Input material Block Start

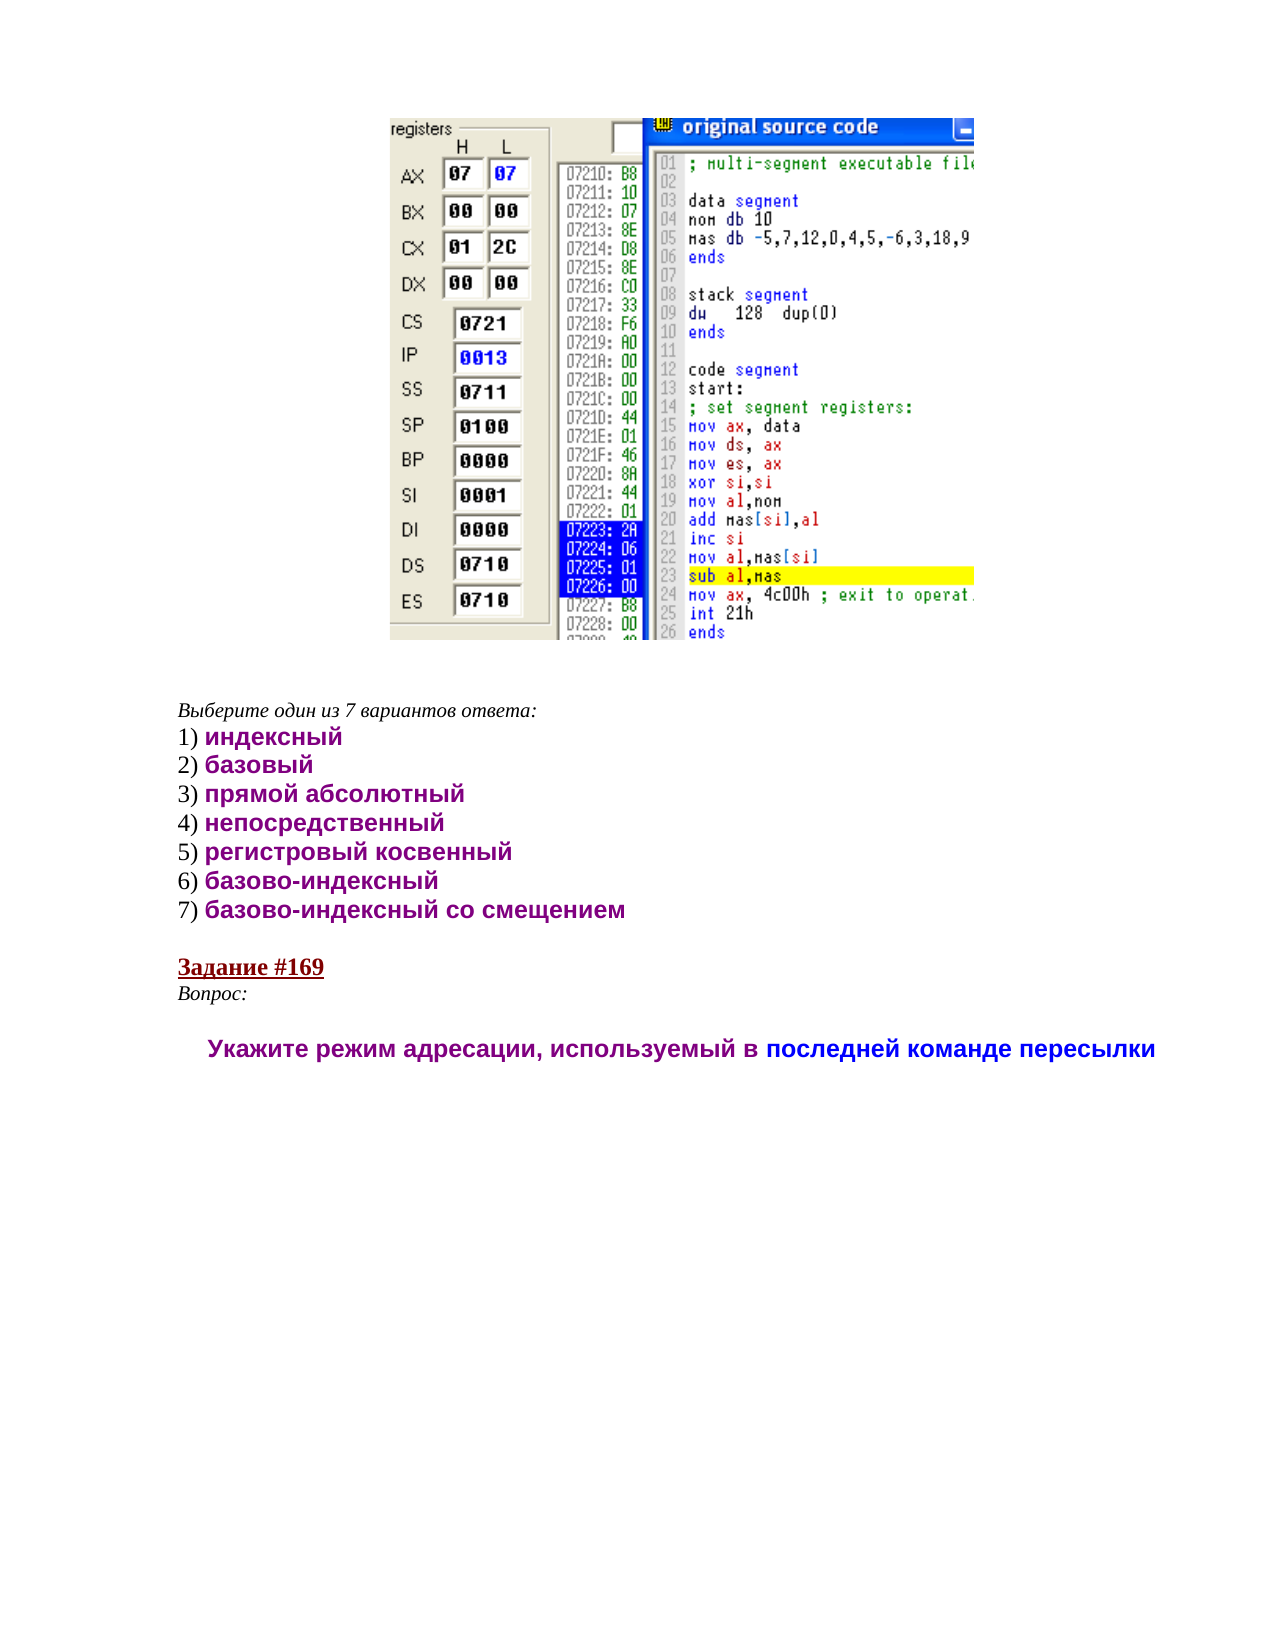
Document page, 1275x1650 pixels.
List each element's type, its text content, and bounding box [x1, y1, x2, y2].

text Выберите один из 7 вариантов ответа: [177, 697, 1186, 722]
text 5) регистровый косвенный [177, 837, 1186, 866]
text 2) базовый [177, 750, 1186, 779]
picture [389, 118, 974, 640]
text 1) индексный [177, 722, 1186, 750]
text Задание #169 [177, 952, 1186, 981]
text 4) непосредственный [177, 808, 1186, 837]
text 7) базово-индексный со смещением [177, 895, 1186, 923]
text Укажите режим адресации, используемый в последней команде пересылки [177, 1034, 1186, 1063]
text 3) прямой абсолютный [177, 779, 1186, 808]
text 6) базово-индексный [177, 866, 1186, 895]
text Вопрос: [177, 981, 1186, 1005]
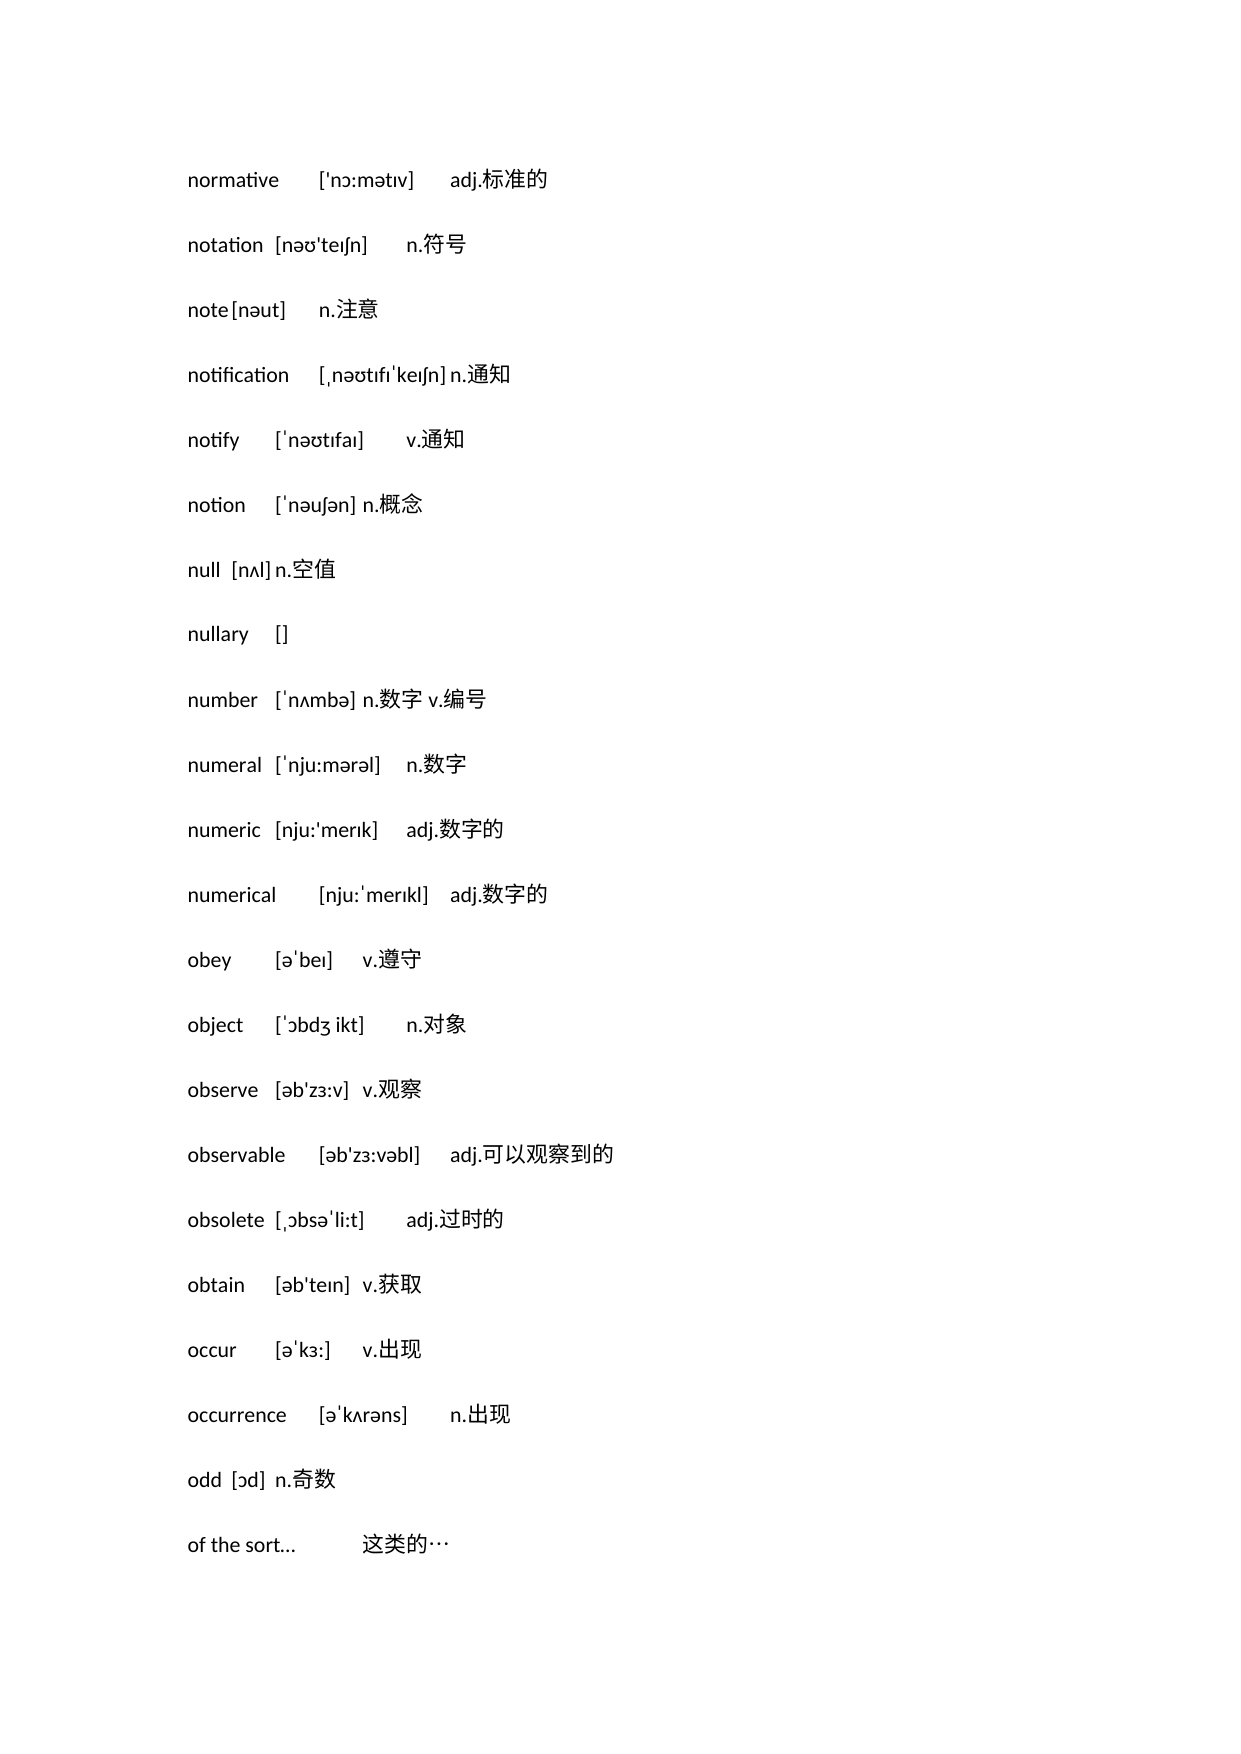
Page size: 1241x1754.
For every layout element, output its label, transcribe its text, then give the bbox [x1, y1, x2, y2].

text obsolete [ˌɔbsəˈli:t] adj.过时的 [187, 1202, 1053, 1234]
text normative ['nɔ:mətɪv] adj.标准的 [187, 162, 1053, 194]
text occur [əˈkɜ:] v.出现 [187, 1332, 1053, 1364]
text number [ˈnʌmbə] n.数字 v.编号 [187, 682, 1053, 714]
text notion [ˈnəuʃən] n.概念 [187, 487, 1053, 519]
text notification [ˌnəʊtɪfɪˈkeɪʃn] n.通知 [187, 357, 1053, 389]
text obtain [əb'teɪn] v.获取 [187, 1267, 1053, 1299]
text null [nʌl] n.空值 [187, 552, 1053, 584]
text obey [əˈbeɪ] v.遵守 [187, 942, 1053, 974]
text observe [əb'zɜ:v] v.观察 [187, 1072, 1053, 1104]
text numeral [ˈnju:mərəl] n.数字 [187, 747, 1053, 779]
text numerical [nju:ˈmerɪkl] adj.数字的 [187, 877, 1053, 909]
text odd [ɔd] n.奇数 [187, 1462, 1053, 1494]
text observable [əb'zɜ:vəbl] adj.可以观察到的 [187, 1137, 1053, 1169]
text numeric [nju:'merɪk] adj.数字的 [187, 812, 1053, 844]
text object [ˈɔbdʒ ikt] n.对象 [187, 1007, 1053, 1039]
text of the sort… 这类的… [187, 1527, 1053, 1559]
text notify [ˈnəʊtɪfaɪ] v.通知 [187, 422, 1053, 454]
text occurrence [əˈkʌrəns] n.出现 [187, 1397, 1053, 1429]
text note [nəut] n.注意 [187, 292, 1053, 324]
text notation [nəʊ'teɪʃn] n.符号 [187, 227, 1053, 259]
text nullary [] [187, 617, 1053, 649]
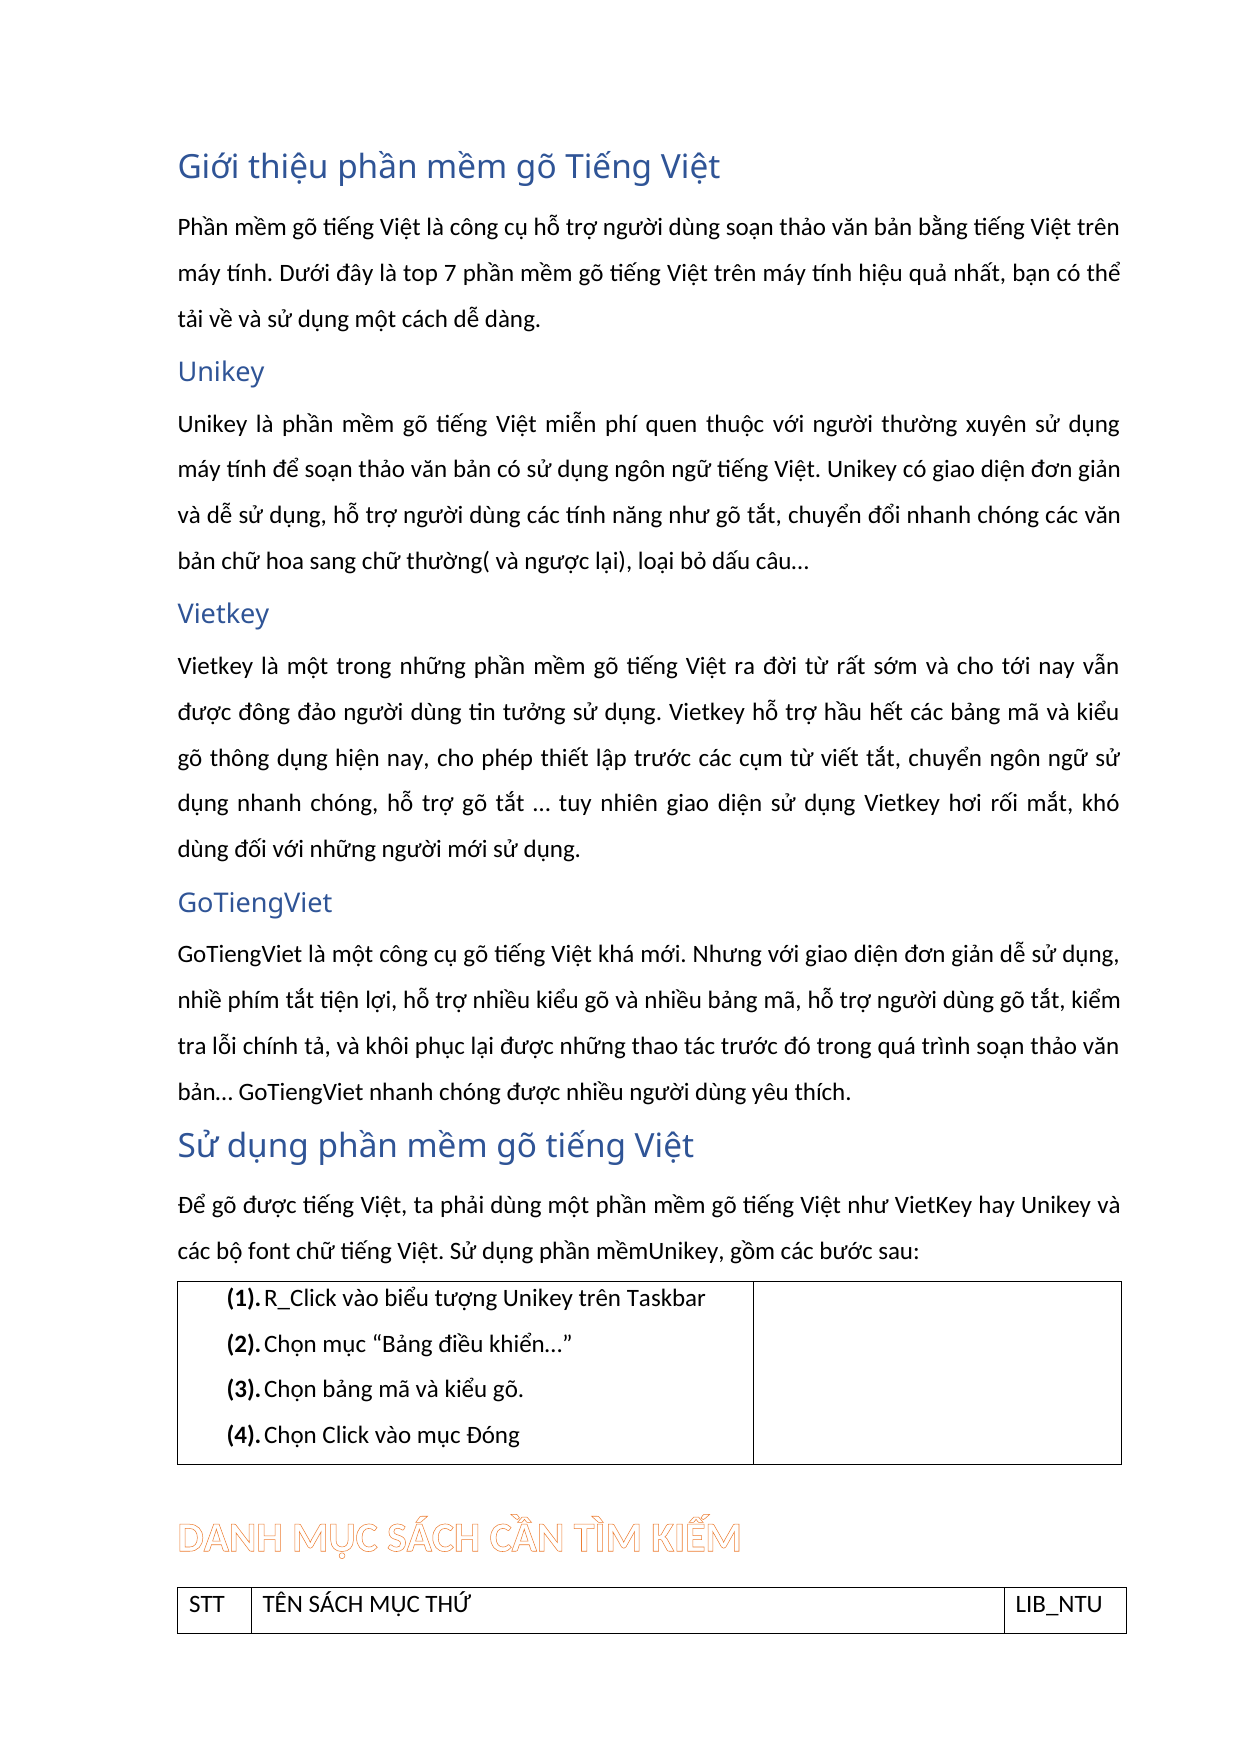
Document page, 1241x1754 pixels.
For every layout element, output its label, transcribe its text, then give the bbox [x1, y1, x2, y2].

Input material Block End

**Work to be completed**. Above, find the line holding "List each element's" and the line holding "Page size: 1241x1754.". Print exactly those two lines and every line between them, but no pictures.

**Problem solution**.
List each element's type, its text content, and bounding box [x1, y1, x2, y2].

text Выберите один из 7 вариантов ответа: [177, 697, 1186, 722]
text 5) регистровый косвенный [177, 837, 1186, 866]
text 2) базовый [177, 750, 1186, 779]
picture [389, 118, 974, 640]
text 1) индексный [177, 722, 1186, 750]
text Задание #169 [177, 952, 1186, 981]
text 4) непосредственный [177, 808, 1186, 837]
text 7) базово-индексный со смещением [177, 895, 1186, 923]
text Укажите режим адресации, используемый в последней команде пересылки [177, 1034, 1186, 1063]
text 3) прямой абсолютный [177, 779, 1186, 808]
text 6) базово-индексный [177, 866, 1186, 895]
text Вопрос: [177, 981, 1186, 1005]
Page size: 1241x1754.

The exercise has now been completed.